MATH1324 Introduction to Statistics Assignment 4

An investigation into the correlation between money and happiness.

Ling Hou (s3637388), Scott Keene (s3686673), Kamalpreet Khangura (s3688108)

Last updated: 22 October, 2017

Introduction

Problem Statement

Data

# Read the data file from the project folder.
Dataset_for_Assignment_4 <- read_csv("Dataset for Assignment 4.csv")

Descriptive Statistics and Visualisation

Happiness_Score_Summary <- Dataset_for_Assignment_4 %>% 
            summarise(
             Min = min(Happiness.Score,na.rm = TRUE),
             Q1 = quantile(Happiness.Score,probs = .25,na.rm = TRUE),
             Median = median(Happiness.Score, na.rm = TRUE),
             Q3 = quantile(Happiness.Score,probs = .75,na.rm = TRUE),
             Max = max(Happiness.Score,na.rm = TRUE), 
             Mean = mean(Happiness.Score, na.rm = TRUE),
             SD = sd(Happiness.Score, na.rm = TRUE),
             n = n())
Happiness_Score_Summary

There were no outliers found in either of the variables.

Happiness_Score_Outliers <- Dataset_for_Assignment_4 %>% summarise(
                LoFence = (quantile(Happiness.Score,probs = .25)-1.5*IQR(Happiness.Score)) %>% round(1),
                NumLoOuts = sum(Happiness.Score < LoFence) %>% round(0),
                SD_Min2Mean = ((mean(Happiness.Score) - min(Happiness.Score)) / sd(Happiness.Score)) %>% round(1),
                UpFence = (quantile(Happiness.Score,probs = .75)+1.5*IQR(Happiness.Score)) %>% round(1),
                NumUpOuts = sum(Happiness.Score > UpFence) %>% round(0),
                SD_Mean2Max = ((max(Happiness.Score) - mean(Happiness.Score)) / sd(Happiness.Score)) %>% round(1))

:::

**Work task a**
From the entries, copy word for word the lines between the one holding "He pointed out that the demands made by" and the one holding "Freedom To Indulge", inclusive. Leave out the picture markers.

**Source data**
:::

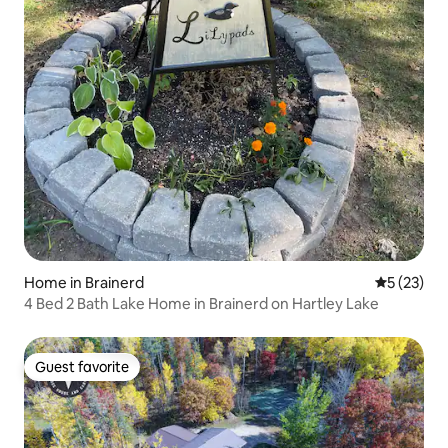
Home in Brainerd
5 out of 5
5 (23)
4 Bed 2 Bath Lake Home in Brainerd on Hartley Lake
Guest favorite
Guest favorite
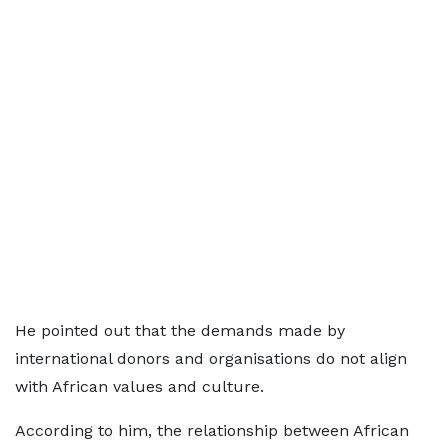
He pointed out that the demands made by
international donors and organisations do not align
with African values and culture.
According to him, the relationship between African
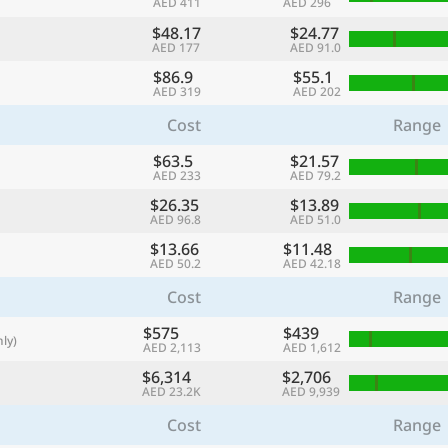
AED 411
AED 296
with
$48.17
$24.77
🌏
AED 177
AED 91.0
$86.9
$55.1
🌏
AED 319
AED 202
+ Add city
Cost
Range
$63.5
$21.57
AED 233
AED 79.2
Continue
$26.35
$13.89
AED 96.8
AED 51.0
$13.66
$11.48
AED 50.2
AED 42.18
Cost
Range
$575
$439
ly)
AED 2,113
AED 1,612
$6,314
$2,706
AED 23.2K
AED 9,939
Cost
Range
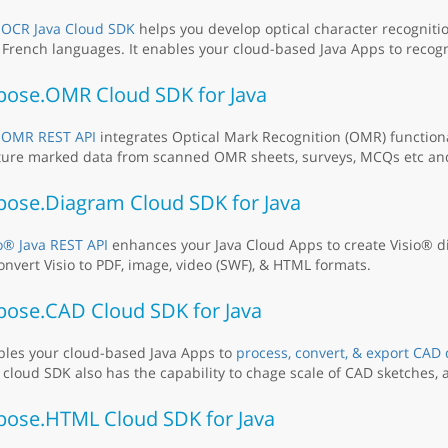
e
OCR Java Cloud SDK
helps you develop optical character recognitio
French languages. It enables your cloud-based Java Apps to recog
pose.OMR Cloud SDK for Java
e
OMR REST API
integrates Optical Mark Recognition (OMR) functiona
ure marked data from scanned OMR sheets, surveys, MCQs etc and 
pose.Diagram Cloud SDK for Java
o® Java REST API
enhances your Java Cloud Apps to create Visio® d
onvert Visio to PDF, image, video (SWF), & HTML formats.
pose.CAD Cloud SDK for Java
bles your cloud-based Java Apps to
process, convert, & export CAD
 cloud SDK also has the capability to chage scale of CAD sketches, a
pose.HTML Cloud SDK for Java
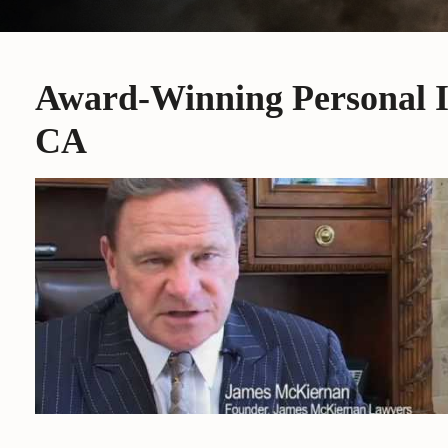
Award-Winning Personal I
CA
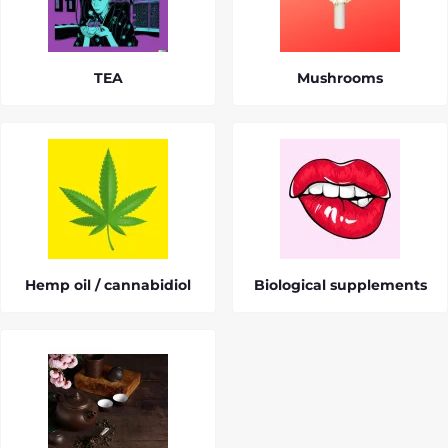
TEA
Mushrooms
Hemp oil / cannabidiol
Biological supplements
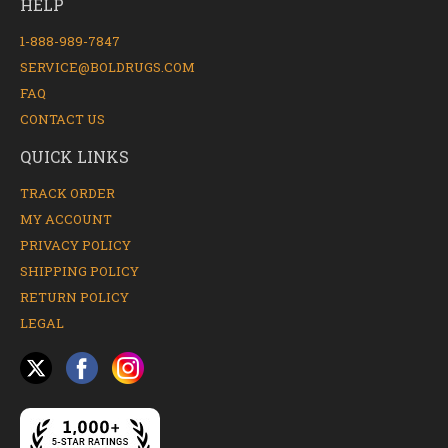
HELP
1-888-989-7847
SERVICE@BOLDRUGS.COM
FAQ
CONTACT US
QUICK LINKS
TRACK ORDER
MY ACCOUNT
PRIVACY POLICY
SHIPPING POLICY
RETURN POLICY
LEGAL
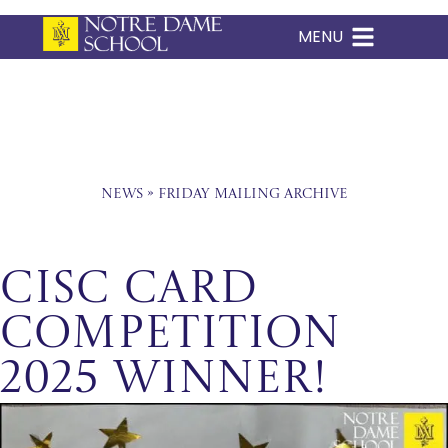
MENU
Skip
to
content
News
»
Friday Mailing Archive
CISC Card
Competition
2025 Winner!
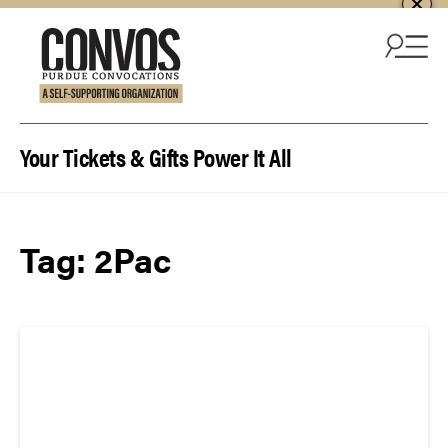
Skip to content
Your Tickets & Gifts Power It All
Tag:
2Pac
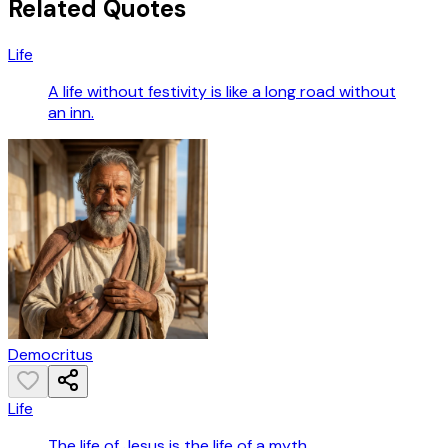
Related Quotes
Life
A life without festivity is like a long road without
an inn.
Democritus
Life
The life of Jesus is the life of a myth.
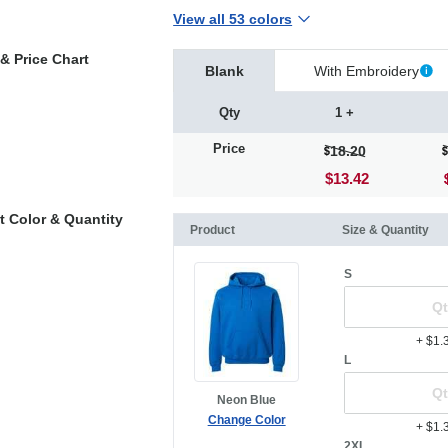
View all 53 colors
& Price Chart
Blank
With Embroidery
Qty
1 +
Price
18.20
$13.42
t Color & Quantity
Product
Size & Quantity
S
+ $1.
L
Neon Blue
Change Color
+ $1.
2XL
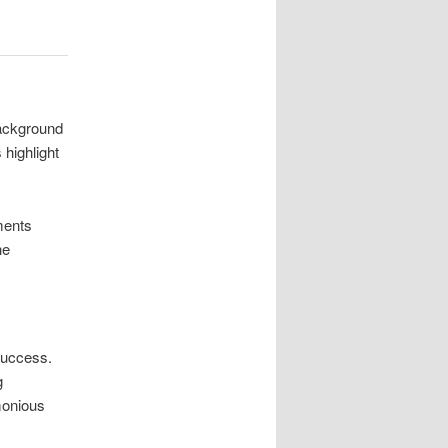
background
 highlight
ments
he
success.
g
monious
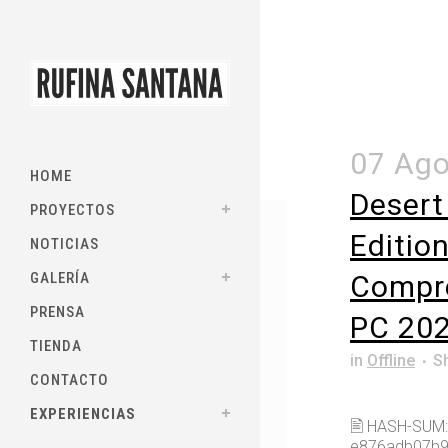
07 Ag
HOME
Desert
PROYECTOS
Editio
NOTICIAS
GALERÍA
Compr
PRENSA
PC 20
TIENDA
in
Offline
S
CONTACTO
EXPERIENCIAS
🖹 HASH-SUM:
e876adb07b9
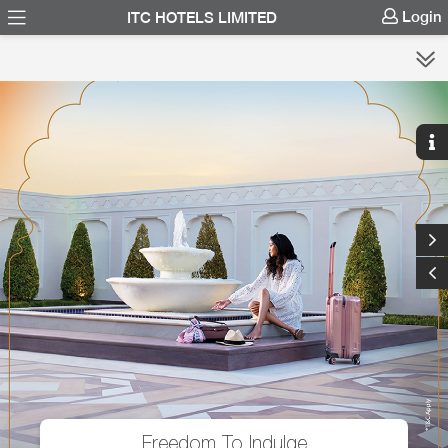
Login
ITC HOTELS LIMITED
Freedom To Indulge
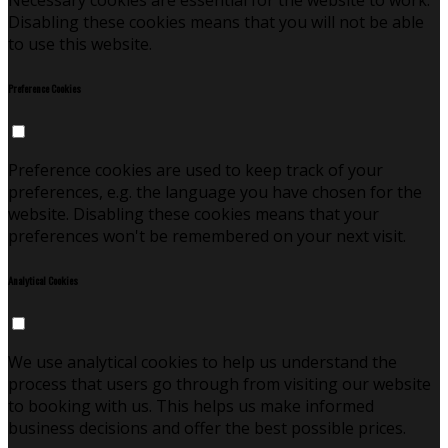
Necessary cookies are essential for the website to work.
Disabling these cookies means that you will not be able
to use this website.
Preference Cookies
Preference cookies are used to keep track of your
preferences, e.g. the language you have chosen for the
website. Disabling these cookies means that your
preferences won't be remembered on your next visit.
Analytical Cookies
We use analytical cookies to help us understand the
process that users go through from visiting our website
to booking with us. This helps us make informed
business decisions and offer the best possible prices.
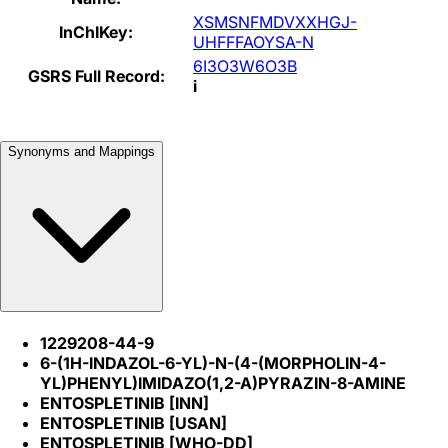
XSMSNFMDVXXHGJ-
InChIKey:
UHFFFAOYSA-N
6I3O3W6O3B
GSRS Full Record:
i
Synonyms and Mappings
1229208-44-9
6-(1H-INDAZOL-6-YL)-N-(4-(MORPHOLIN-4-
YL)PHENYL)IMIDAZO(1,2-A)PYRAZIN-8-AMINE
ENTOSPLETINIB [INN]
ENTOSPLETINIB [USAN]
ENTOSPLETINIB [WHO-DD]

:::

**Work task b**
According to the statistics assignment, how many outliers were found in the variables?

**Response box a**
He pointed out that the demands made by
international donors and organisations do not align
with African values and culture.
According to him, the relationship between African
AED 411
AED 296
with
$48.17
$24.77
🌏
AED 177
AED 91.0
$86.9
$55.1
🌏
AED 319
AED 202
+ Add city
Cost
Range
$63.5
$21.57
AED 233
AED 79.2
Continue
$26.35
$13.89
AED 96.8
AED 51.0
$13.66
$11.48
AED 50.2
AED 42.18
Cost
Range
$575
$439
ly)
AED 2,113
AED 1,612
$6,314
$2,706
AED 23.2K
AED 9,939
Cost
Range
e
OCR Java Cloud SDK
helps you develop optical character recognitio
French languages. It enables your cloud-based Java Apps to recog
pose.OMR Cloud SDK for Java
e
OMR REST API
integrates Optical Mark Recognition (OMR) functiona
ure marked data from scanned OMR sheets, surveys, MCQs etc and 
pose.Diagram Cloud SDK for Java
o® Java REST API
enhances your Java Cloud Apps to create Visio® d
onvert Visio to PDF, image, video (SWF), & HTML formats.
pose.CAD Cloud SDK for Java
bles your cloud-based Java Apps to
process, convert, & export CAD
 cloud SDK also has the capability to chage scale of CAD sketches, a
pose.HTML Cloud SDK for Java
Award-Winning Personal I
CA
TEA
Mushrooms
Hemp oil / cannabidiol
Biological supplements
HELP
1-888-989-7847
SERVICE@BOLDRUGS.COM
FAQ
CONTACT US
QUICK LINKS
TRACK ORDER
MY ACCOUNT
PRIVACY POLICY
SHIPPING POLICY
RETURN POLICY
LEGAL
MENU
Skip
to
content
News
»
Friday Mailing Archive
CISC Card
Competition
2025 Winner!
Skip to content
Your Tickets & Gifts Power It All
Tag:
2Pac
Related Quotes
Life
A life without festivity is like a long road without
an inn.
Democritus
Life
The life of Jesus is the life of a myth.
View all 53 colors
& Price Chart
Blank
With Embroidery
Qty
1 +
Price
18.20
$13.42
t Color & Quantity
Product
Size & Quantity
S
+ $1.
L
Neon Blue
Change Color
+ $1.
2XL
background
 highlight
ments
he
success.
g
monious
07 Ag
HOME
Desert
PROYECTOS
Editio
NOTICIAS
GALERÍA
Compr
PRENSA
PC 20
TIENDA
in
Offline
S
CONTACTO
EXPERIENCIAS
🖹 HASH-SUM:
e876adb07b9
Login
ITC HOTELS LIMITED
Freedom To Indulge

**Response box b**
None were found in either of the variables.